The reflux itself was only a symptom, not my primary diagnosis. No questions were asked about my personal life, stress level, dietary habits, exercise, or anything else that might help explain the reflux. He simply prescribed a bottle of pills to treat the outcome. Had the physician not been so busy, he may have taken the time to ask the appropriate questions which would have led to a non-medical treatment of my problem.
But managed care does not promote the asking of questions. It promotes production, according to a schedule prescribed by someone whose alphabet soup usually includes MBA, not MD or DDS.

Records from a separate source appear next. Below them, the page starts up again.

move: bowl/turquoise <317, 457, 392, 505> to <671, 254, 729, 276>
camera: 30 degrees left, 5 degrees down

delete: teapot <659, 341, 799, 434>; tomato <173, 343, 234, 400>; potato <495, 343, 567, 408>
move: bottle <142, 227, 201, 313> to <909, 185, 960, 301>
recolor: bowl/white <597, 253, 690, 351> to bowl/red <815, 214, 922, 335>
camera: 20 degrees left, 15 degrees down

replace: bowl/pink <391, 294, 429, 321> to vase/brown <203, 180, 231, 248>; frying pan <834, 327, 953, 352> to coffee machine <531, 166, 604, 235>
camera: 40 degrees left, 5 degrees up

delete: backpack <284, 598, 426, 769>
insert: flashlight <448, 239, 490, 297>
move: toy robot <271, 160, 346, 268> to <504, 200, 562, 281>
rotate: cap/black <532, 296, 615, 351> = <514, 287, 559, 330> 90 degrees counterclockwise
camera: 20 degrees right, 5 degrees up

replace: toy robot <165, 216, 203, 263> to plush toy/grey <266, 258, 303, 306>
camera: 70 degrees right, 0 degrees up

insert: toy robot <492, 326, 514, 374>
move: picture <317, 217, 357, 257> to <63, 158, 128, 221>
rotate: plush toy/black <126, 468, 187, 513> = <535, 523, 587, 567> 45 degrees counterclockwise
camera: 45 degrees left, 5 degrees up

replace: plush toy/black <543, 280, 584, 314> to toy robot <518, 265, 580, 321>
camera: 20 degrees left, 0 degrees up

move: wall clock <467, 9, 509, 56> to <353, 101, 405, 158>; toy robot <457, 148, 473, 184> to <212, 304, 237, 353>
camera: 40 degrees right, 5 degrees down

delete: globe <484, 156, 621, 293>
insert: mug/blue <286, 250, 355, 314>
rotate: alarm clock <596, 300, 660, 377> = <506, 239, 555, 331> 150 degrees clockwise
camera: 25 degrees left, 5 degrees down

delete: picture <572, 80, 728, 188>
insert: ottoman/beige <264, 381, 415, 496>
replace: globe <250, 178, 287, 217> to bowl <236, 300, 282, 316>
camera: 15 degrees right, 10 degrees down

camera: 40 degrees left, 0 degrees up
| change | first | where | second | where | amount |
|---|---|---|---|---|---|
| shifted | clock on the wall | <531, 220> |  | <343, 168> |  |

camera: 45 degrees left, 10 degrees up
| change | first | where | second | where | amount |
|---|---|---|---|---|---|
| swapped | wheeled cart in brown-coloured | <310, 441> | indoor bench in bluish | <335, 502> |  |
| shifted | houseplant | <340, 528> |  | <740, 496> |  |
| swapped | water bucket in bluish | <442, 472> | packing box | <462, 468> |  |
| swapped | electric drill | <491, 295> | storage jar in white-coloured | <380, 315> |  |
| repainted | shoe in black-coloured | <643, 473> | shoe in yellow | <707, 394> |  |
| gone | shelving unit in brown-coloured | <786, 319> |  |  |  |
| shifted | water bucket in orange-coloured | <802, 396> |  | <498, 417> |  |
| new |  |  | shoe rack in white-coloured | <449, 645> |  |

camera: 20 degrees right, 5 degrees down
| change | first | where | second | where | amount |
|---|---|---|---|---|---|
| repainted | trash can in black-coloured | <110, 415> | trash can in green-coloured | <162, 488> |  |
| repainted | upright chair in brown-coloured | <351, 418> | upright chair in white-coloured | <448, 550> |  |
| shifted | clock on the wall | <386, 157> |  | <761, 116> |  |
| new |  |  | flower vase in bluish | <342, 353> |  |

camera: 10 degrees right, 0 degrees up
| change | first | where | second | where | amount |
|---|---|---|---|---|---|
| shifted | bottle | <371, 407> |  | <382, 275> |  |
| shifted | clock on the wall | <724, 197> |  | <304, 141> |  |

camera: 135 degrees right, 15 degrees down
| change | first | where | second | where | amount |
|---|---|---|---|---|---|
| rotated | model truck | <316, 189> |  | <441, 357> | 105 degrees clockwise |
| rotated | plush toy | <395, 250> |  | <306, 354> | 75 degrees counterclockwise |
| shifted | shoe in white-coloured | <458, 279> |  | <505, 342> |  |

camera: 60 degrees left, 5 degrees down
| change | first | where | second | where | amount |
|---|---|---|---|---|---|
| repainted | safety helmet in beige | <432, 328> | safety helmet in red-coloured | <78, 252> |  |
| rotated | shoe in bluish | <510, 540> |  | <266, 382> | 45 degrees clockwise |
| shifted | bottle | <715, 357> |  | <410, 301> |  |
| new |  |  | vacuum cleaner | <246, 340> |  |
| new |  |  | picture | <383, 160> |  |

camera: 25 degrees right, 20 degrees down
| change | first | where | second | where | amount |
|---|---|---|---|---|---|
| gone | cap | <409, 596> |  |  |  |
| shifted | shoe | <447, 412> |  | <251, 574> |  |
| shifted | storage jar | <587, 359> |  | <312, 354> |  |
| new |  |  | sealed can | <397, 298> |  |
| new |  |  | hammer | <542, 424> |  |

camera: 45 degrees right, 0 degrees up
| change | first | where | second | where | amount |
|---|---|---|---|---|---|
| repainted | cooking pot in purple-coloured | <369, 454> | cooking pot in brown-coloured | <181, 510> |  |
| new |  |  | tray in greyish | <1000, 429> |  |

Since I am a dentist and engineer, I tend to think logically. Understanding that the reflux caused the laryngitis, I examined both the upstream causes and downstream consequences of my reflux and laryngitis. I realized I needed to eat better, work less and exercise more regularly to address the upstream cause (stress) and potential downstream consequence (esophageal cancer). Once I committed to these lifestyle changes (simple enough to prescribe, less simple to comply with), my problem was resolved on its own. Compliance takes supervision. Supervision takes time. We are not rewarded in the present system for taking our time with patients.